From last week's Indie bestseller lists, available at IndieBound.org, here are the recommended titles, which are also Indie Next Great Reads:
Auntie Poldi and the Sicilian Lions: A Novel by Mario Giordano, translated by John Brownjohn (Houghton Mifflin Harcourt, $24, 9781328863577). "Introducing Auntie Poldi, a sixtyish amateur sleuth who stars as the heroine of Giordano's new series of delicious mysteries. She's sexy, outrageous, can't mind her own business, and has just retired to Sicily, where she intends to lay about and drink good wine for the rest of her days on the world's most fabulous island. Of course, things are soon stirred up by the murder of her hot young handyman, and Poldi becomes deeply involved. Great characters, fun plot, Italian charm--and what could be better reading for the chilly months than a novel set in sun-soaked Sicily?
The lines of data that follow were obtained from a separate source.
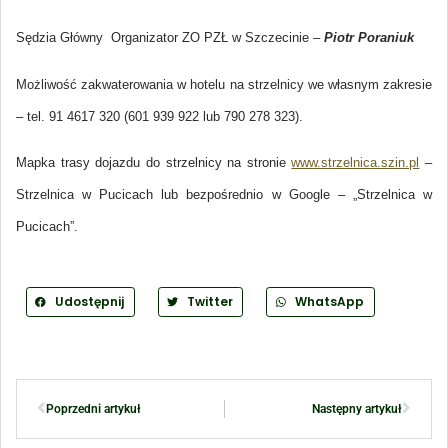
Sędzia Główny
Organizator ZO PZŁ w Szczecinie –
Piotr Poraniuk
Możliwość zakwaterowania w hotelu na strzelnicy we własnym zakresie
– tel. 91 4617 320 (601 939 922 lub 790 278 323).
Mapka trasy dojazdu do strzelnicy na stronie
www.strzelnica.szin.pl
–
Strzelnica w Pucicach lub bezpośrednio w Google – „Strzelnica w
Pucicach”.
Udostępnij
Twitter
WhatsApp
Poprzedni artykuł
Następny artykuł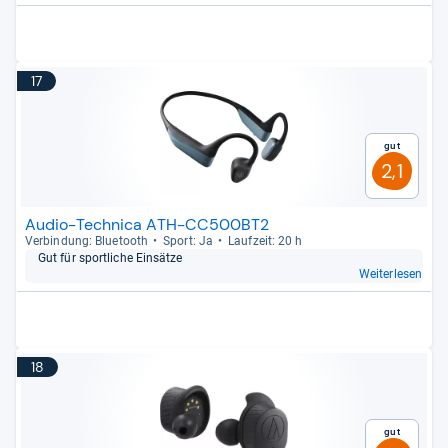
17
Gut
2,1
Audio-Technica ATH-CC500BT2
Ver­bin­dung: Blue­tooth
Sport: Ja
Lauf­zeit: 20 h
Gut für sport­li­che Ein­sätze
Weiterlesen
18
Gut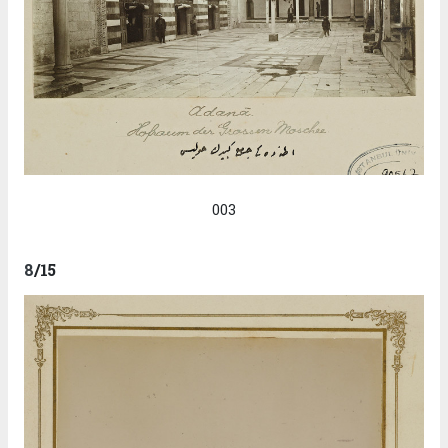
003
8
/15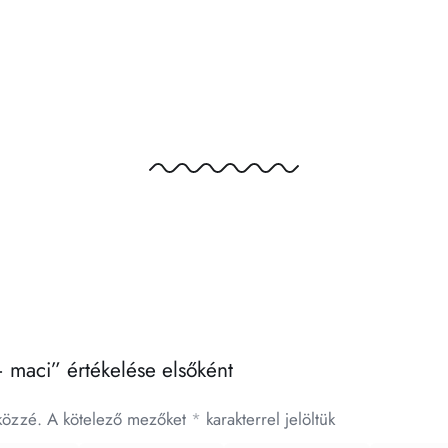
– maci” értékelése elsőként
közzé.
A kötelező mezőket
*
karakterrel jelöltük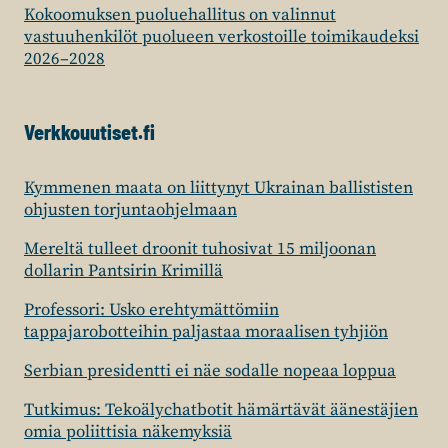
Kokoomuksen puoluehallitus on valinnut
vastuuhenkilöt puolueen verkostoille toimikaudeksi
2026–2028
Verkkouutiset.fi
Kymmenen maata on liittynyt Ukrainan ballististen
ohjusten torjuntaohjelmaan
Mereltä tulleet droonit tuhosivat 15 miljoonan
dollarin Pantsirin Krimillä
Professori: Usko erehtymättömiin
tappajarobotteihin paljastaa moraalisen tyhjiön
Serbian presidentti ei näe sodalle nopeaa loppua
Tutkimus: Tekoälychatbotit hämärtävät äänestäjien
omia poliittisia näkemyksiä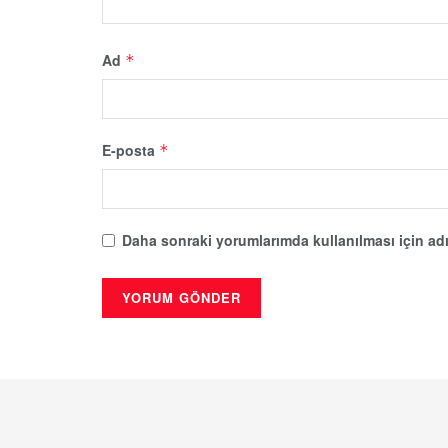
Ad
*
E-posta
*
Daha sonraki yorumlarımda kullanılması için adı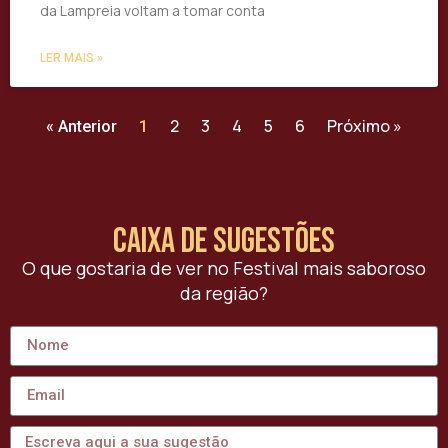
da Lampreia voltam a tomar conta
LER MAIS »
2
3
4
5
6
Próximo »
« Anterior
1
caixa de sugestões
O que gostaria de ver no Festival mais saboroso
da região?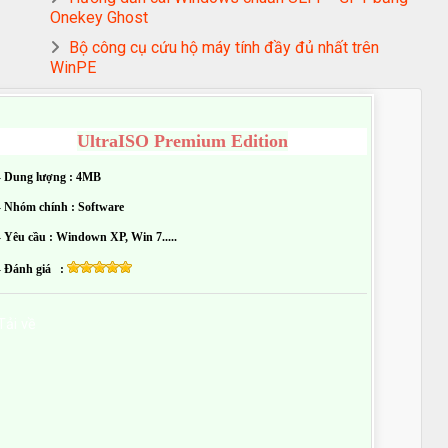
Onekey Ghost
Bộ công cụ cứu hộ máy tính đầy đủ nhất trên
WinPE
UltraISO Premium Edition
- Dung lượng : 4MB
- Nhóm chính : Software
- Yêu cầu : Windown XP, Win 7.....
- Đánh giá :
Tải về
Don't miss what the Times Literary Supplement calls 'a masterful treat.' " --Lisa Howorth, Square Books, Oxford, Miss.
A Long Way from Home: A Novel by Peter Carey (Knopf, $26.95, 9780525520177). "Carey uses the Australian cross-country Redux auto trials of the 1950s to explore how the need to be accepted directs our motivations and, accordingly, our fates. Titch and Irene Bobs join up with their neighbor Willy Bachhuber, a maps expert, to race the Redux. For Titch, an opportunistic car salesman, the race represents the chance to seize national fame--and the respect of his larger-than-life father. Through the journey, Carey delves into Australia's virulent racism toward its indigenous populations and its embedded intolerance of miscegenation. As the miles accumulate, Irene and Willy's lives change in profound ways, and we, in turn, experience Carey's wit, heart, and intelligence, as well as his skill in bringing these characters and this place and time so vibrantly to life." --Lori Feathers, Interabang Books, Dallas, Tex.
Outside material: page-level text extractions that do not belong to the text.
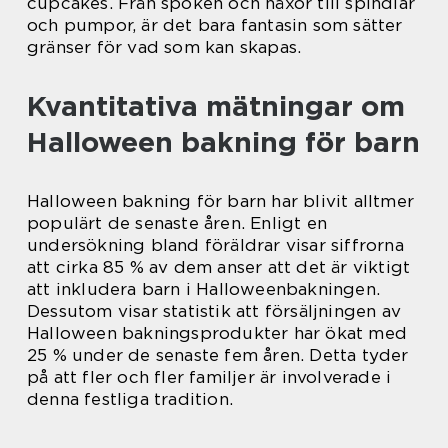
cupcakes. Från spöken och häxor till spindlar
och pumpor, är det bara fantasin som sätter
gränser för vad som kan skapas.
Kvantitativa mätningar om
Halloween bakning för barn
Halloween bakning för barn har blivit alltmer
populärt de senaste åren. Enligt en
undersökning bland föräldrar visar siffrorna
att cirka 85 % av dem anser att det är viktigt
att inkludera barn i Halloweenbakningen.
Dessutom visar statistik att försäljningen av
Halloween bakningsprodukter har ökat med
25 % under de senaste fem åren. Detta tyder
på att fler och fler familjer är involverade i
denna festliga tradition.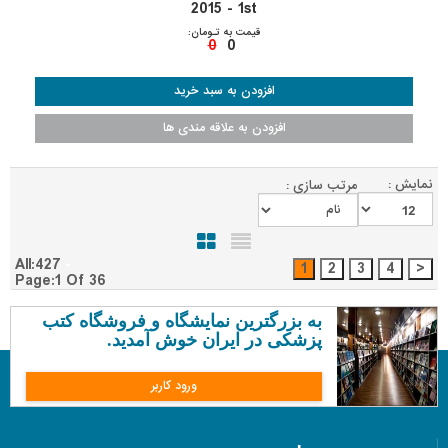
2015 - 1st
قیمت به تـومان:
0
0
نمایش :
مرتب سازی :
All:427
Page:1 Of 36
به بزرگترین نمایشگاه و فروشگاه کتب
پزشکی در ایران خوش آمدید.
ورود کاربر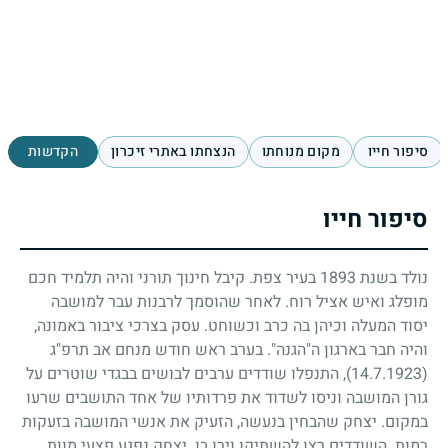
סיפור חייו
מקום מנוחתו
הנצחתו באתרי זיכרון
הקדשות
סיפור חייו
נולד בשנת
1893
בעיר צפת. קיבל חינוך תורני והיה תלמיד חכם
מופלג ואיש אציל רוח. לאחר שהוסמך לרבנות עבר למושבה
יסוד המעלה וכיהן בה כרב וכשוחט. עסק בצרכי ציבור באמונה,
והיה חבר בארגון ה"הגנה". בערב ראש חודש מנחם אב תרפ"ג
(14.7.1923)
, התנפלו שודדים ערבים לבושים בבגדי שוטרים על
גורן המושבה וניסו לשדוד את פרדותיו של אחד התושבים שרעו
במקום. יצחק שהבחין בנעשה, הזעיק את אנשי המושבה בזעקות
רמות. השודדים רצו להשתיקו וירו בו. יצחק נפגע פצעי מוות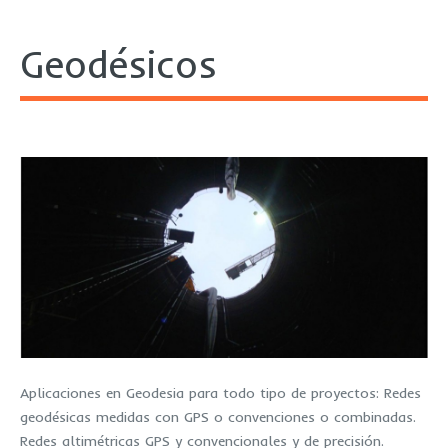
Geodésicos
Aplicaciones en Geodesia para todo tipo de proyectos: Redes
geodésicas medidas con GPS o convenciones o combinadas.
Redes altimétricas GPS y convencionales y de precisión.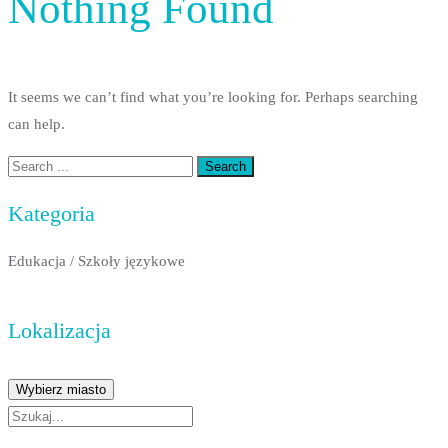
Nothing Found
It seems we can’t find what you’re looking for. Perhaps searching
can help.
Kategoria
Edukacja
/
Szkoły językowe
Lokalizacja
Wybierz miasto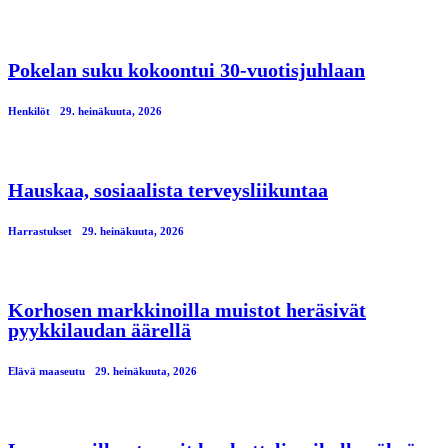
Pokelan suku kokoontui 30-vuotisjuhlaan
Henkilöt
29. heinäkuuta, 2026
Hauskaa, sosiaalista terveysliikuntaa
Harrastukset
29. heinäkuuta, 2026
Korhosen markkinoilla muistot heräsivät
pyykkilaudan äärellä
Elävä maaseutu
29. heinäkuuta, 2026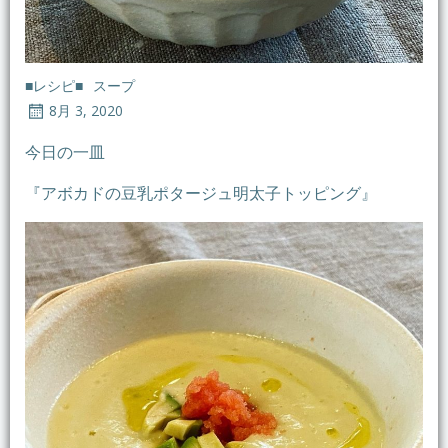
■レシピ■
スープ
8月 3, 2020
今日の一皿
『アボカドの豆乳ポタージュ明太子トッピング』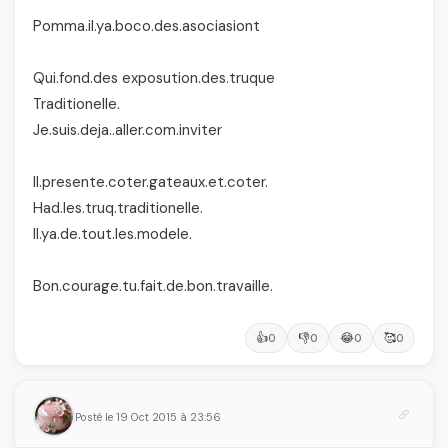
Pomma.il.ya.boco.des.asociasiont
Qui.fond.des exposution.des.truque
Traditionelle.
Je.suis.deja..aller.com.inviter
Il.presente.coter.gateaux.et.coter.
Had.les.truq.traditionelle.
Il.ya.de.tout.les.modele.
Bon.courage.tu.fait.de.bon.travaille.
👍
👎
😂
🥰
0
0
0
0
Posté le 19 Oct 2015 à 23:56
One of the Boys: A Novel by Daniel Magariel (Scribner, $15, 9781501156175). "The intensity of this novel is such that you'll be relieved that it is not longer than its 176 powerful pages. When 'the war' with his wife ends, a man uses devious methods to win custody of his two sons, 12 and 14, packs them in his Jeep, and heads from Kansas to start a new life in Albuquerque. The boys are aware that their father uses drugs, but their loyalty to him and their youth keep them trapped in a home that soon becomes little more than a torture chamber as their father sinks further into his addiction. Narrated in excruciating detail by the younger son, this is a moving story about how parent/child love can be turned on its head by drug abuse. Excellent writing keeps one riveted in hope that the boys will survive." --Alice Meloy, Blue Willow Bookshop, Houston, Tex.
For Ages 4 to 8
A Hippy-Hoppy Toad by Peggy Archer, illustrated by Anne Wilsdorf (Schwartz & Wade, $16.99, 9780399556760). "Clever rhyming text bounces on the page with glorious illustrations. A perfect book for story times and lap times!" --Carol Moyer, Quail Ridge Books, Raleigh, N.C.
For Ages 9 to 12
The Book of Boy by Catherine Gilbert Murdock (Greenwillow, $16.99, 9780062686206). "Boy (not 'boy') is a youngster living in an isolated community following the Crusades. Boy, who has a hump on his back and can speak to animals, grows under the care of Father Petrus, who has taught him to read and care for himself and has protected him from the community. Secundus, a wandering pilgrim, hires Boy to carry his bag on a trek to recover the relics of St. Peter. The tale of Boy begins and ends with wonder and encourages readers to think about who Boy is and how his relationship with Secundus evolves during their quest. An exceptional novel, The Book of Boy is a winner sure to satisfy the curiosity of middle readers of all ages." --Jack Blanchard, Fairy Godmother Books & Toys, Washington, D.C.
For Teen Readers
The Price Guide to the Occult by Leslye Walton (Candlewick, $18.99, 9780763691103). "Nor's family tree is thorny and full of secrets. Descended from a witch, cursed by her use of black magic, and doomed to enchanted, obsessed love, the Blackburn women have paid for an ancient crime for eight generations. But Nor is different, the ninth generation--her magic is stronger. And she knows she will need all of that power when her estranged mother begins making headlines with public displays of magic. Because magic comes with a price, and it's not counted in dollars. Gripping and dark, this bewitching family drama will have you reading to midnight!" --Leah Moore, Northshire Bookstore, Manchester Center, Vt.